Three square meals? Unlikely but improved nutrition and weight gain are possible with Ensure supplement and free meal delivery. And sometimes we manage to improve their housing. We measure achievement by small victories e.g. a cleaner more comfortable room or taking meds despite drug use.

Two of our hard core pyribenzamine users had repeated severe abscesses. For four year we have been providing twice weekly wound care at our clinic in the Portland Hotel. During this time they have had two brief hospital admissions.

[find flexible ways}

We seek to find flexible ways around problems rather than justifying why we won't/can't do something. As an example, our agency's policy of "3 strikes, you're out", whereby a client is struck from the rolls if not home upon 3 successive visits, is not acceptable here. In this model whenever necessary we question the validity of the rule and find ways around it if needed.


{pause} [Sharon on bed]

What we do most is regret. That we can't do more. That in most cases real change is not going to arrive before death. That we are so totally helpless. Often the only thing we can really do, the only thing left for us to do, is bear witness to their suffering.














Sometimes we are blessed with success stories. On of those is our guest today, Theresa Coleman. She will now speak on "Surviving the Streets."

Theresa talk : [Theresa on O2 {leave up a long time}], [Theresa & Evanna], [Kitchen], [Theresa, Susan & Evanna], [Theresa]




Oh, this is a tough act to follow.

In summary.


We need to further improve networking with other health professionals who are all out there involved in HIV care such as outreach workers, physicians, clinic and hospital staff. It is important for us to start working together as a team.

We need to continue to work at changing restrictive policies that do not meet the clients' needs.

We need to educate ourselves and listen to the clients we are trying to serve. We underestimate their ability and forget they have a right to make a choice.

We need to be advocates for our clients, particularly women who are especially vulnerable, oppressed and are often afraid to speak out.


We need to continue to lobby for "one stop shopping" whereby our clients can get all their needs met in one place, instead of having to spend their day traipsing around the War Zone to get their medication, methadone, medical appointments, financial assistance, needle exchange and food.

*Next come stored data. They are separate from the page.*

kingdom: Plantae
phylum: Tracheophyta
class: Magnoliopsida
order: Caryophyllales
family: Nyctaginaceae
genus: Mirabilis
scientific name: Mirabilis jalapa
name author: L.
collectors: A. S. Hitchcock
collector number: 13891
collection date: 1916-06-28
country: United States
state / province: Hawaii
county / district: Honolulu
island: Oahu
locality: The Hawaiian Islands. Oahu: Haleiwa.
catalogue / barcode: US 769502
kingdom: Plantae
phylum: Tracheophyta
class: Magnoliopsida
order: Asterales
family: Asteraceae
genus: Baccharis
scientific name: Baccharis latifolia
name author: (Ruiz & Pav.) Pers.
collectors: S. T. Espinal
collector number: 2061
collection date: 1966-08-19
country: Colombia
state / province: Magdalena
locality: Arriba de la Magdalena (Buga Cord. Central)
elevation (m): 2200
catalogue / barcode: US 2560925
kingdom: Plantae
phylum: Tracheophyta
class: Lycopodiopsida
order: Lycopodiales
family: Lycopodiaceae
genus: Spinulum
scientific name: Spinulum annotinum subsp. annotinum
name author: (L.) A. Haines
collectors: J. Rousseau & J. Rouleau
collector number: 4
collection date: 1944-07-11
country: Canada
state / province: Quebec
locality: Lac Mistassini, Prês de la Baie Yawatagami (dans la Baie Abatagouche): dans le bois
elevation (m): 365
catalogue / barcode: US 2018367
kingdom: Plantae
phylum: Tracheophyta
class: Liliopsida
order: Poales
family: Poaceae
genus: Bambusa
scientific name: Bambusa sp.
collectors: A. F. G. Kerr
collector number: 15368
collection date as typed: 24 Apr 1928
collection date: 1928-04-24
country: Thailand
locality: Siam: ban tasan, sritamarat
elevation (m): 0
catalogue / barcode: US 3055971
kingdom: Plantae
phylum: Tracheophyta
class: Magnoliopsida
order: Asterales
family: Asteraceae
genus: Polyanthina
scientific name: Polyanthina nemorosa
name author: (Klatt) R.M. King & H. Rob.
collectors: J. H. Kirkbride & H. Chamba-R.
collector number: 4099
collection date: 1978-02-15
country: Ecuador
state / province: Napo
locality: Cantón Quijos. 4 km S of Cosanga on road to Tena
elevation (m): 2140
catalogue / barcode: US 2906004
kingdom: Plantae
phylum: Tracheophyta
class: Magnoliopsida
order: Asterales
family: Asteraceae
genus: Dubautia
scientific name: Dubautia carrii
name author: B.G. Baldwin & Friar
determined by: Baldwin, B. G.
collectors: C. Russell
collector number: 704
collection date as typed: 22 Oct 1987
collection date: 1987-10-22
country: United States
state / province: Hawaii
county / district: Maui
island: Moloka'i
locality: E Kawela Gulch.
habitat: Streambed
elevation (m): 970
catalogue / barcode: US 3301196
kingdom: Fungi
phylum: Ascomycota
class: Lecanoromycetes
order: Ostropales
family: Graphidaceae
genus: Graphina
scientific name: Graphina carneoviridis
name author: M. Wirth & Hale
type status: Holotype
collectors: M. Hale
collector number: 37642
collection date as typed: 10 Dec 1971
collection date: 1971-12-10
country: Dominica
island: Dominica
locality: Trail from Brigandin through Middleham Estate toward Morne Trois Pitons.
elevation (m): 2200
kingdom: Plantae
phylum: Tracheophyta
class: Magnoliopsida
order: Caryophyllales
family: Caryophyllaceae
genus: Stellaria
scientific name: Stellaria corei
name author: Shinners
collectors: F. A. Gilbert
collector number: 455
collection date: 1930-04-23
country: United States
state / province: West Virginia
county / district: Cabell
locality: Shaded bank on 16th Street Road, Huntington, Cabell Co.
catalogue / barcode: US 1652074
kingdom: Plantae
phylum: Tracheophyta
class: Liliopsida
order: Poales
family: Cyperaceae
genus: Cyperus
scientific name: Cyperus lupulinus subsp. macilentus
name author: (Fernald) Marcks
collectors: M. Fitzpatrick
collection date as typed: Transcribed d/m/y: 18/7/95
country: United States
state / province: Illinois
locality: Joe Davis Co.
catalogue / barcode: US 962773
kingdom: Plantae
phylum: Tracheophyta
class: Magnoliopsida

We need to press for more treatment centres and support following treatment.

We need to push for intermediate housing (neither hospice nor hospital but somewhere in-between), perhaps modelled on Montreal's "Chez ma Cuisine".


This is what we have accomplished so far. We don't have all the answers. We don't even know all the questions. It is not ideal and we are at best treating symptoms, not disease. The flood continues.

We would be happy to answer any questions you might have.